▶ [MATERIALS PROVIDED]
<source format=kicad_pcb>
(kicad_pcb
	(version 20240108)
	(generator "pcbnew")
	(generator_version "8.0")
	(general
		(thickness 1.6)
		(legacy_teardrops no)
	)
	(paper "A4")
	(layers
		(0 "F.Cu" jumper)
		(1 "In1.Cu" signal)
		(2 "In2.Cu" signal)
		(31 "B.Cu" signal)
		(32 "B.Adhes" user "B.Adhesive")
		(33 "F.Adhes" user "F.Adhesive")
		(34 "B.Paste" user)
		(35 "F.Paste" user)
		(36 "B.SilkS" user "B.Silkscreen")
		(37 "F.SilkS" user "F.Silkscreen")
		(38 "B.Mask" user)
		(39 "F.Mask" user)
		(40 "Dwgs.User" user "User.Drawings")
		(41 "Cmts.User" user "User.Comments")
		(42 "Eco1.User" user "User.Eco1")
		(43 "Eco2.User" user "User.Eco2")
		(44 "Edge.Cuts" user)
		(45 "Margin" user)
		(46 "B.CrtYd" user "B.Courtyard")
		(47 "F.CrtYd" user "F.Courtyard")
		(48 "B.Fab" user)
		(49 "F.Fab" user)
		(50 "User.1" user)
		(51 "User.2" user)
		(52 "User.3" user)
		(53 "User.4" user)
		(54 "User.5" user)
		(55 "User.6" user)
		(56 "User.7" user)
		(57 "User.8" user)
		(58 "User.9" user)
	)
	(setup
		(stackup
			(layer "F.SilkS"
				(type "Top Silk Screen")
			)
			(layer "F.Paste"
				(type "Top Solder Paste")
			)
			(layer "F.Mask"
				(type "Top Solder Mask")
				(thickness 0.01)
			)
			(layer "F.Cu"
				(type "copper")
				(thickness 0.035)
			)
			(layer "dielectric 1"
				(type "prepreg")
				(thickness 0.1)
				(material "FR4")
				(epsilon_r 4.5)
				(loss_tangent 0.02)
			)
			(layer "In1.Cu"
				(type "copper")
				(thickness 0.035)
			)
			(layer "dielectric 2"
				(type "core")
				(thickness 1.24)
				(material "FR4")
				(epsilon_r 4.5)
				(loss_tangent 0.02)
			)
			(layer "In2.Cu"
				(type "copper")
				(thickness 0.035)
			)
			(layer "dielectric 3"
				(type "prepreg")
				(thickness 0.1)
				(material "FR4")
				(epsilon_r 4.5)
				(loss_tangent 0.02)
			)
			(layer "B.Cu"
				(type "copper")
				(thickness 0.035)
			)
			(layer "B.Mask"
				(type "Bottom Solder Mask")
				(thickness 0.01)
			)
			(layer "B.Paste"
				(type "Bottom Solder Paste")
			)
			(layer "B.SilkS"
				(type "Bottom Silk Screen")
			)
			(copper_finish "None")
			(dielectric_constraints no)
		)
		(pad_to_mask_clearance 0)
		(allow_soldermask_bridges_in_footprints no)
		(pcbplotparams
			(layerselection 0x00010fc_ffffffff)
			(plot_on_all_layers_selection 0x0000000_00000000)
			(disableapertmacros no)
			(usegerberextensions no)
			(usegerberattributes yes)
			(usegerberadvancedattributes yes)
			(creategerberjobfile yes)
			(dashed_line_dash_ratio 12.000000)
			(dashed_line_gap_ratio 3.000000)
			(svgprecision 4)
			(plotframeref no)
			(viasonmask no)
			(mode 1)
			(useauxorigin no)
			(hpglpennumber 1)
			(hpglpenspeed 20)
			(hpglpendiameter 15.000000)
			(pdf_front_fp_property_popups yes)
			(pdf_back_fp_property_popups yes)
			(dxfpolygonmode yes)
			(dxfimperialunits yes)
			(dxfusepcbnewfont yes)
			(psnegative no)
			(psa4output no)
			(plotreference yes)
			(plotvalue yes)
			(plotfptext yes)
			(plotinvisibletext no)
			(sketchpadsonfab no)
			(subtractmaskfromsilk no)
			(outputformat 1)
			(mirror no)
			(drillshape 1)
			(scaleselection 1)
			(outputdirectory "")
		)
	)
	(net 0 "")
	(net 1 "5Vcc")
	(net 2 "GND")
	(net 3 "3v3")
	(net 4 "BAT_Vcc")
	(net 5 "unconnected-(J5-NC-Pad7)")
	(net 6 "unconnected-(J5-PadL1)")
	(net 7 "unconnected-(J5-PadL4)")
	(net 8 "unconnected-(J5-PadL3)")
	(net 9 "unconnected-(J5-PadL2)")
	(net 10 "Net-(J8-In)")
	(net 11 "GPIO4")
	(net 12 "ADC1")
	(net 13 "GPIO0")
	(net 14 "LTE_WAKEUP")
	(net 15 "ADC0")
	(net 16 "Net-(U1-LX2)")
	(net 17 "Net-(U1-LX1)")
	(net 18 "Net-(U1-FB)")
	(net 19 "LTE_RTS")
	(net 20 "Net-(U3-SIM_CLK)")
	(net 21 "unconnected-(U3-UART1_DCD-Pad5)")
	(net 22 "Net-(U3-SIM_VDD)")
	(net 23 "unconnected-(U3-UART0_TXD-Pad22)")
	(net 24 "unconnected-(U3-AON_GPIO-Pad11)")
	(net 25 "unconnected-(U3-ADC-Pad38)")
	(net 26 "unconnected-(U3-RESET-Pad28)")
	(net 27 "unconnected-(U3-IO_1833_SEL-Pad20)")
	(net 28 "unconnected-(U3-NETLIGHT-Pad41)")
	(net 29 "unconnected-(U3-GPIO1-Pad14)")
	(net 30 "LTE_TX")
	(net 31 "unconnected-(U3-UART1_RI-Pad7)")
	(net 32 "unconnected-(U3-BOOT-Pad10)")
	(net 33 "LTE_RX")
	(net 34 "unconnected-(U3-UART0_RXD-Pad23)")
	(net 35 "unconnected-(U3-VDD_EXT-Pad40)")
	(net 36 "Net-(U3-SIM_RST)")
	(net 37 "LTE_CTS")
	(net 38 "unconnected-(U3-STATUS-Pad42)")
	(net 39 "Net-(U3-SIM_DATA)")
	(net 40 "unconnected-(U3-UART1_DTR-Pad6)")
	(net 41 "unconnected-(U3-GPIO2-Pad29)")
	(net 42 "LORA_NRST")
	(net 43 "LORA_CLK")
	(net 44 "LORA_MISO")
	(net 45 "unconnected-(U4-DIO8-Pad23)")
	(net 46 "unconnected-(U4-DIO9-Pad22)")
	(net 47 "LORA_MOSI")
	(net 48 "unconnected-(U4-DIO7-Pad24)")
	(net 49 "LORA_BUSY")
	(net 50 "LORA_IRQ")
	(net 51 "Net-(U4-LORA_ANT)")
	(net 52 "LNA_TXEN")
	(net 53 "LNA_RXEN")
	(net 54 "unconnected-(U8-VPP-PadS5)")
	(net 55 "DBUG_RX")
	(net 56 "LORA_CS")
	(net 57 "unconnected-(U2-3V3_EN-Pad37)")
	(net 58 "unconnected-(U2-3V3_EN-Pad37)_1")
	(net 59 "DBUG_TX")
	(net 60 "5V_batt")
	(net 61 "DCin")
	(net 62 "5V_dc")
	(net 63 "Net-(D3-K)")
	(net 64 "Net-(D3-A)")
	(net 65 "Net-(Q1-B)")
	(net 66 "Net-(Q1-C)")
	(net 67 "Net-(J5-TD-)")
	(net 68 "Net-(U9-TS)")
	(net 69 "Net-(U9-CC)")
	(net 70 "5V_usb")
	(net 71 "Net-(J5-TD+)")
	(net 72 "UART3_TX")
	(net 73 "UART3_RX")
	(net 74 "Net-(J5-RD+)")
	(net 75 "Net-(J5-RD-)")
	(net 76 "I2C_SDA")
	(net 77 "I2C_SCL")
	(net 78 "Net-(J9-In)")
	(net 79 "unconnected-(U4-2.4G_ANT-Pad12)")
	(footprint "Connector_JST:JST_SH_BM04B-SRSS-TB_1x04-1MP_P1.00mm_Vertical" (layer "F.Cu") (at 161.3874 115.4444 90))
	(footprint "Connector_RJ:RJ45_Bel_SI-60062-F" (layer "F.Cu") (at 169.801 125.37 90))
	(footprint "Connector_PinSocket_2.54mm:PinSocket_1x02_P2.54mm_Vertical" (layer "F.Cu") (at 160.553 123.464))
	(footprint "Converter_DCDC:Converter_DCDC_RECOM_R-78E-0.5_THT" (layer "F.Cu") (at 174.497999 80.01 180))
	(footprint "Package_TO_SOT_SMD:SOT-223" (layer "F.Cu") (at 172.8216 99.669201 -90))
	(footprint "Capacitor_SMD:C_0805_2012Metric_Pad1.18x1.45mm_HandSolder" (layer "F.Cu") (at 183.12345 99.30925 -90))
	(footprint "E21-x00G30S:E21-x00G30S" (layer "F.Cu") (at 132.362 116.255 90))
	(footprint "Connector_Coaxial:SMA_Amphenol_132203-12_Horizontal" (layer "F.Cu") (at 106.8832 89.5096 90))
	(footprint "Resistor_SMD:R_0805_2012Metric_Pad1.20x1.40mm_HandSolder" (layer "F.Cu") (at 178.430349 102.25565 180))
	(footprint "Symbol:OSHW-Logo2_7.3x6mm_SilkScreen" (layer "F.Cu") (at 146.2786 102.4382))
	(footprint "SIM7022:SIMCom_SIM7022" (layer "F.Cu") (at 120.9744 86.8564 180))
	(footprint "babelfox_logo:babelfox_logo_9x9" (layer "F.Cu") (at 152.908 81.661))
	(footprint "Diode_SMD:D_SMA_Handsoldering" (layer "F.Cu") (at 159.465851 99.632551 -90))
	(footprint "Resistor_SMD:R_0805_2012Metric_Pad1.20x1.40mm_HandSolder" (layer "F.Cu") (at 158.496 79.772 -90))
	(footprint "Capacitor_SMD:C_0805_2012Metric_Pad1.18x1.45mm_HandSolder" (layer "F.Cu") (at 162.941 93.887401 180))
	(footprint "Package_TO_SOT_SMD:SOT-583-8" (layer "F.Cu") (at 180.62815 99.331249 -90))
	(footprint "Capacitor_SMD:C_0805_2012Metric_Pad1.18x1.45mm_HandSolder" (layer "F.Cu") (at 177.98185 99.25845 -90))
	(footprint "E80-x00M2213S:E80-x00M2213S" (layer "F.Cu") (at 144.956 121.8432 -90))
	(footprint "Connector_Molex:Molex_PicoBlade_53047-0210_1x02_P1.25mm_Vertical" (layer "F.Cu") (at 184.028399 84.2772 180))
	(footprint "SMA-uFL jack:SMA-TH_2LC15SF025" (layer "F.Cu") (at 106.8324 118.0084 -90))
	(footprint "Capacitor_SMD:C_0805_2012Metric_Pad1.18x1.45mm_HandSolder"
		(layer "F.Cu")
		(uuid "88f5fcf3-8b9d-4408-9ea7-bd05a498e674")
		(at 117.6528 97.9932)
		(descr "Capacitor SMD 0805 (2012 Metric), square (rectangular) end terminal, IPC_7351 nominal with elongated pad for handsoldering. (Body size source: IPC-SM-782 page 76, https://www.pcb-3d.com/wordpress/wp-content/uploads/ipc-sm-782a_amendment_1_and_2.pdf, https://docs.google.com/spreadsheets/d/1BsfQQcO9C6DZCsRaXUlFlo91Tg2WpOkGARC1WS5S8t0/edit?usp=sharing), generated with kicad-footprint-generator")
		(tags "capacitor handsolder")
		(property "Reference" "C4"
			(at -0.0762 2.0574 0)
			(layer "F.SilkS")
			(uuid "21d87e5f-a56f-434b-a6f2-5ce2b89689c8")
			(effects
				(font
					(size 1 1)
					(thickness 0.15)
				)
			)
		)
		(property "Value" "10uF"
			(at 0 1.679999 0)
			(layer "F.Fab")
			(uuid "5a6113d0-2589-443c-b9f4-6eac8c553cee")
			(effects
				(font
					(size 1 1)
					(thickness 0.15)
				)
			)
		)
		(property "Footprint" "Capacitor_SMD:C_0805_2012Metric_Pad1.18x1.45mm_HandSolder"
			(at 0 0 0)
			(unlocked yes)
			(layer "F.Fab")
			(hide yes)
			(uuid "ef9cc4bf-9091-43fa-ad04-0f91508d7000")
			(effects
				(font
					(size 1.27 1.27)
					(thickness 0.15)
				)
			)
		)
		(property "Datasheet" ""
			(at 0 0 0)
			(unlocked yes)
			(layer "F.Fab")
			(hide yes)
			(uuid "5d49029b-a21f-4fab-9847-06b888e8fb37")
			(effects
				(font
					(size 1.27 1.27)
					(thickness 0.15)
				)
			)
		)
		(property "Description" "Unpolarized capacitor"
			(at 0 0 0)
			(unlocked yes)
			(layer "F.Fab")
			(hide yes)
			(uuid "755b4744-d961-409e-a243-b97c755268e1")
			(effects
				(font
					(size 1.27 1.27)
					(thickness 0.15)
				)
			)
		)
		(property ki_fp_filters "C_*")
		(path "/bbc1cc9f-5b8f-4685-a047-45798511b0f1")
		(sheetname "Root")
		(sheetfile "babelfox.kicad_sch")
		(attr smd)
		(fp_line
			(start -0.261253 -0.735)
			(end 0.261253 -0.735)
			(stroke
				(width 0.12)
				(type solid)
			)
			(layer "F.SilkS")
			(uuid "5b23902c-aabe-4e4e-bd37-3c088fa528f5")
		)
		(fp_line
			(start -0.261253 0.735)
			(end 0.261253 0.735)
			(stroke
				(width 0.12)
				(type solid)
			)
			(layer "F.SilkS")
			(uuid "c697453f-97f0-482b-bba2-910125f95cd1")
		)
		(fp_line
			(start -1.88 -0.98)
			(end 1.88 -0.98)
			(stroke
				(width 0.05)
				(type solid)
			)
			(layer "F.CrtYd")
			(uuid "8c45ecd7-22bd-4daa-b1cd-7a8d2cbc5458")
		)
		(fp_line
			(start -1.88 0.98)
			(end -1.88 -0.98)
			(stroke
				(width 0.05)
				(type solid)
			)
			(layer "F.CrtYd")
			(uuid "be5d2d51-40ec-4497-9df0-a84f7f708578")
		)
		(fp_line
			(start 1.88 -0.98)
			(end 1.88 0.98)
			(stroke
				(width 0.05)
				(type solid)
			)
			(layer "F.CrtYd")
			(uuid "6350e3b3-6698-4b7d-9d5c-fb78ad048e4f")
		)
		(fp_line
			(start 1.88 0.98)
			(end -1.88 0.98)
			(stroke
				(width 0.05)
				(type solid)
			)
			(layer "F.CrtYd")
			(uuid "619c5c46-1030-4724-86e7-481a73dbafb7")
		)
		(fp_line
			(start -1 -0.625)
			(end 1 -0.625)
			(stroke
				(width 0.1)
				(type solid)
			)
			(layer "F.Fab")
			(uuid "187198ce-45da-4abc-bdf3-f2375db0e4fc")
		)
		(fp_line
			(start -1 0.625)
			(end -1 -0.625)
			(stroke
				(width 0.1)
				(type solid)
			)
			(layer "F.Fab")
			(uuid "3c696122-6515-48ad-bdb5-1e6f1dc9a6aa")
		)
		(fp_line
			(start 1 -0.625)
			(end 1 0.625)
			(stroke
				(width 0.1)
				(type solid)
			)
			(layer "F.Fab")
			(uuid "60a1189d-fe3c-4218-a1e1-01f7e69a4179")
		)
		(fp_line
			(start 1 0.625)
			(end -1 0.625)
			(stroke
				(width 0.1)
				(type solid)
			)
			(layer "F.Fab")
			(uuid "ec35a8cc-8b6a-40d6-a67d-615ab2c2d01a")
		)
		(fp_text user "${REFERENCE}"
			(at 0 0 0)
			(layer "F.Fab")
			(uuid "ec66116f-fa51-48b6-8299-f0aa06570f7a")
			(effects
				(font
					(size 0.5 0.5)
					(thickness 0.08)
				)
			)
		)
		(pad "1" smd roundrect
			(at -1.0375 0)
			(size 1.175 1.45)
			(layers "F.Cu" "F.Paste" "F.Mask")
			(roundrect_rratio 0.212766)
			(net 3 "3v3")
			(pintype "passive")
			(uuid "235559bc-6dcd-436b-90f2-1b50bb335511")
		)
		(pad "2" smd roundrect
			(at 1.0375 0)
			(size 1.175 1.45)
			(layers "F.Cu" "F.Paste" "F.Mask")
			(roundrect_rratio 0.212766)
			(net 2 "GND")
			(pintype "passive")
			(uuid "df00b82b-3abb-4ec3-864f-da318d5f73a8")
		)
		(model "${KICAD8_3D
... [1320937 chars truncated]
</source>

* * *

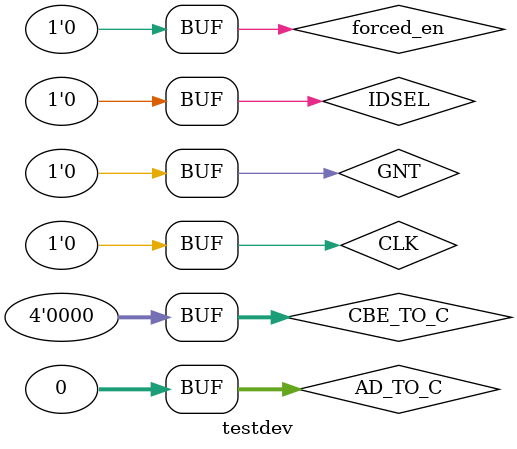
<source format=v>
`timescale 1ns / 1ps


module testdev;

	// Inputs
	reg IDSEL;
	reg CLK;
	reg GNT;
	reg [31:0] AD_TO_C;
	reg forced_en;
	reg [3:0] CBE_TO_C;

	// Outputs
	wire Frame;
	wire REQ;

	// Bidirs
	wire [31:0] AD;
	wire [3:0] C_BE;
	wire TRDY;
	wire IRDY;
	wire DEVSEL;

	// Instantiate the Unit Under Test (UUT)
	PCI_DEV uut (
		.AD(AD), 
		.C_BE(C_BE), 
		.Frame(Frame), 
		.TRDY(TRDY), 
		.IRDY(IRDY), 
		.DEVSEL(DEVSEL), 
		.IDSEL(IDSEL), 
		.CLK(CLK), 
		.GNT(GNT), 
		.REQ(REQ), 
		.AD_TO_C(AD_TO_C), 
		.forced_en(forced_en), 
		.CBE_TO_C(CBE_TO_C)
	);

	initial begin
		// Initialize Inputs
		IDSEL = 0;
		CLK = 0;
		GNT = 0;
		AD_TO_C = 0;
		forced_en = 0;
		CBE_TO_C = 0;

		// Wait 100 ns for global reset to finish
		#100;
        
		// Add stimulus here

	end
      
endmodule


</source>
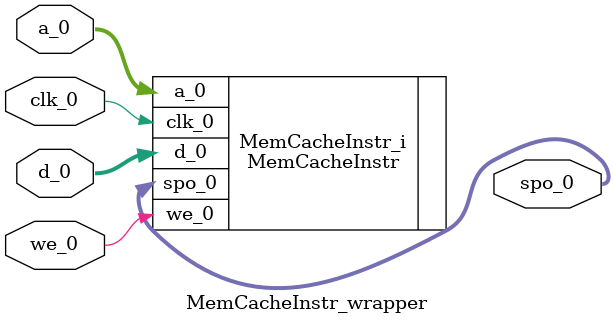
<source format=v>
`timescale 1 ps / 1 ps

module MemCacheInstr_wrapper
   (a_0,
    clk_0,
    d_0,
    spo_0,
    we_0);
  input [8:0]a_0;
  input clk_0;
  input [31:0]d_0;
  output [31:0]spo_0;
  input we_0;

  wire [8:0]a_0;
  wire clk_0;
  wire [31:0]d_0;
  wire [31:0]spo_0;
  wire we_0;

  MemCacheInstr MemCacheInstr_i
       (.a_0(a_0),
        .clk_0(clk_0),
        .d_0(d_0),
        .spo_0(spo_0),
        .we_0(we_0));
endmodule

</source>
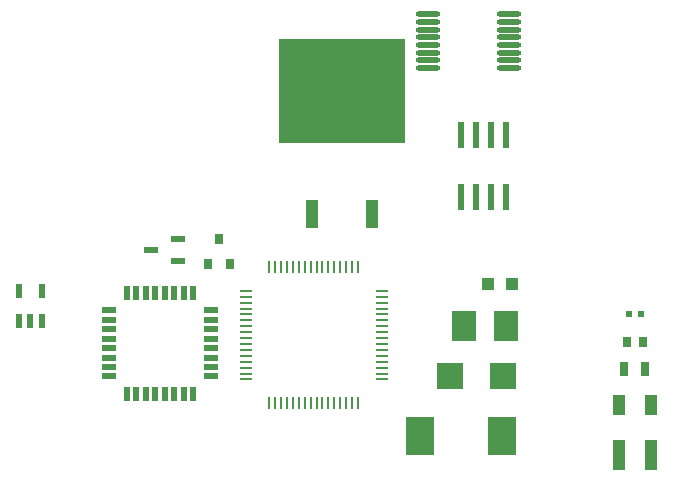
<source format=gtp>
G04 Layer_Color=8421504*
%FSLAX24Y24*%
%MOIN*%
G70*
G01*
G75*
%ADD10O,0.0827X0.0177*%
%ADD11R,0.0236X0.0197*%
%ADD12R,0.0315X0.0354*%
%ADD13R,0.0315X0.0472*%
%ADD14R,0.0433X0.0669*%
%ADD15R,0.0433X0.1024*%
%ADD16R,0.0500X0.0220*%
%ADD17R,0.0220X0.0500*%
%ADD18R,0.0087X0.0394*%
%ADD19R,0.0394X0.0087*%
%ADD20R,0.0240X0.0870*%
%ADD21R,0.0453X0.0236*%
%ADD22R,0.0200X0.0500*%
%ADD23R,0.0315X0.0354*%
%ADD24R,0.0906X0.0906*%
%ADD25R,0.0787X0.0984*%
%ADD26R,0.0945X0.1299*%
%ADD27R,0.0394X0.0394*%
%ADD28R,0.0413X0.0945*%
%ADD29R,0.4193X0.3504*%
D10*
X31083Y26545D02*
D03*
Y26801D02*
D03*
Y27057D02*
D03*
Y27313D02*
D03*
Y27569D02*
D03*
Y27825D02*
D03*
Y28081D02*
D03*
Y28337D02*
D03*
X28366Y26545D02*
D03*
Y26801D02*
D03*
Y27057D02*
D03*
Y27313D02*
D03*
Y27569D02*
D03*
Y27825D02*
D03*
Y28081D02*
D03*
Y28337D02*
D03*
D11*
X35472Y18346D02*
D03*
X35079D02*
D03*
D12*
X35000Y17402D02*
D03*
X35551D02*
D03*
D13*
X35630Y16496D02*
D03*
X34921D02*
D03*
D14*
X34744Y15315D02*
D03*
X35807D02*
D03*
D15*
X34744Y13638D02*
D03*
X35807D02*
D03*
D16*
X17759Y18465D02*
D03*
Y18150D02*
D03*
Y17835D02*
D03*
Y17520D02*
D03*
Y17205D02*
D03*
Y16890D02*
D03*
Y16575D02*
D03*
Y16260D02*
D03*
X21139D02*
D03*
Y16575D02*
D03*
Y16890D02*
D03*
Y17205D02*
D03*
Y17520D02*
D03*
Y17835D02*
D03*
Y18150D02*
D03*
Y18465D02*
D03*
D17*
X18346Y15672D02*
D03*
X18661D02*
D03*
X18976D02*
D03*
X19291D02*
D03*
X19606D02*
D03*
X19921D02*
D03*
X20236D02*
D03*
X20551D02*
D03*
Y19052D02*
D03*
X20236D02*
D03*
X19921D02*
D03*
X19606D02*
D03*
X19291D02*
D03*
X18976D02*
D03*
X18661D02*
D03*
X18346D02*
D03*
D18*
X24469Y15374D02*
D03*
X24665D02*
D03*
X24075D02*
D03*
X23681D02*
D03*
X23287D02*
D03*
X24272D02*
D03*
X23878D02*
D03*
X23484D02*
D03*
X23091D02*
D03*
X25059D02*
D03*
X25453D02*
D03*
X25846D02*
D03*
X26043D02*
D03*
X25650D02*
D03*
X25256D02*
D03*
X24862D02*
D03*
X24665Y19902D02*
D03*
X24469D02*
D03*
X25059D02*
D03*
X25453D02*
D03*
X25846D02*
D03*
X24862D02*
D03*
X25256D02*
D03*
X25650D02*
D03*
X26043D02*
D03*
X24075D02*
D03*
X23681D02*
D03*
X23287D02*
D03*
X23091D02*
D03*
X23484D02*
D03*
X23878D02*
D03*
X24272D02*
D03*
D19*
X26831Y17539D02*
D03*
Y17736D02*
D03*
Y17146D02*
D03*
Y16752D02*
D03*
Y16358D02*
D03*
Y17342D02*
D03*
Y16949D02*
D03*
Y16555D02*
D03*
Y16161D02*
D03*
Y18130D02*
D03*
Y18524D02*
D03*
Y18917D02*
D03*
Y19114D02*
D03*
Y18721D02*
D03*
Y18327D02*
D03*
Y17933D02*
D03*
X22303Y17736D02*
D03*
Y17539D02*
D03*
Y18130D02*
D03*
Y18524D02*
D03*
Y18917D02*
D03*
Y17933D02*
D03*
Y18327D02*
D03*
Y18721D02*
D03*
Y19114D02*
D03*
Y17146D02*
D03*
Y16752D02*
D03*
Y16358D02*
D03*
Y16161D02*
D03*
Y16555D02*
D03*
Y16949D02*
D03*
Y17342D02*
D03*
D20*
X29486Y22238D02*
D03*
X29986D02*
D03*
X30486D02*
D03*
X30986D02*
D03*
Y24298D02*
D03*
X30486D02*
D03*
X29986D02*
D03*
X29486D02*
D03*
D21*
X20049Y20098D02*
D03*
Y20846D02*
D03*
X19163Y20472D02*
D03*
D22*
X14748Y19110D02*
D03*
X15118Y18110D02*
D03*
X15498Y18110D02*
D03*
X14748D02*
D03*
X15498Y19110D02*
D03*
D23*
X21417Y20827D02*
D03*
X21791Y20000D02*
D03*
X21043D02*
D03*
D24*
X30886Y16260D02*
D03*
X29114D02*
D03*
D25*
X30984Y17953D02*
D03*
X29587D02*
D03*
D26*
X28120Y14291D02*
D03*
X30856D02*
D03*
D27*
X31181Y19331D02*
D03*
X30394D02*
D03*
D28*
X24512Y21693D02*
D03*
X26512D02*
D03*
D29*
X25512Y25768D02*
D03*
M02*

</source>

==

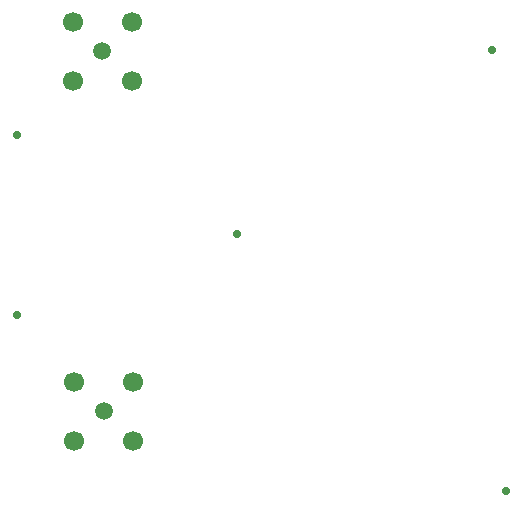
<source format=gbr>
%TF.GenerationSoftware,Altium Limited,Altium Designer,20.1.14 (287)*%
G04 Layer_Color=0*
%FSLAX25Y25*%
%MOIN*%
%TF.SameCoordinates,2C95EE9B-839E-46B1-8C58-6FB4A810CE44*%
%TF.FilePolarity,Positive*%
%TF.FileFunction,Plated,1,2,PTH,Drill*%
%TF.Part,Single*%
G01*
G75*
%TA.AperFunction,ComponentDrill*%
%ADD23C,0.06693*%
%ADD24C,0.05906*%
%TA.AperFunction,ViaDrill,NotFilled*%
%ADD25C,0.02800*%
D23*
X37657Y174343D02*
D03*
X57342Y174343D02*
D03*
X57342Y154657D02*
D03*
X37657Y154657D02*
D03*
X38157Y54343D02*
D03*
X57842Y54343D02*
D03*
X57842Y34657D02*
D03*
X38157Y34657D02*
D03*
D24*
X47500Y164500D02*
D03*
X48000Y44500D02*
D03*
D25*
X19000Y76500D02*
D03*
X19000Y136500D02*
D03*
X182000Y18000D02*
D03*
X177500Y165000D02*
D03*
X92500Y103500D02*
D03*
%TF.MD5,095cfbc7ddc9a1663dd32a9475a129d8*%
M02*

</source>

▶ [TASK TO CARRY OUT] The lines you return should be those above that contain the word "Adhesive", every one of them.

▶ [RESULT OF THIS TASK]
		(32 "B.Adhes" user "B.Adhesive")
		(33 "F.Adhes" user "F.Adhesive")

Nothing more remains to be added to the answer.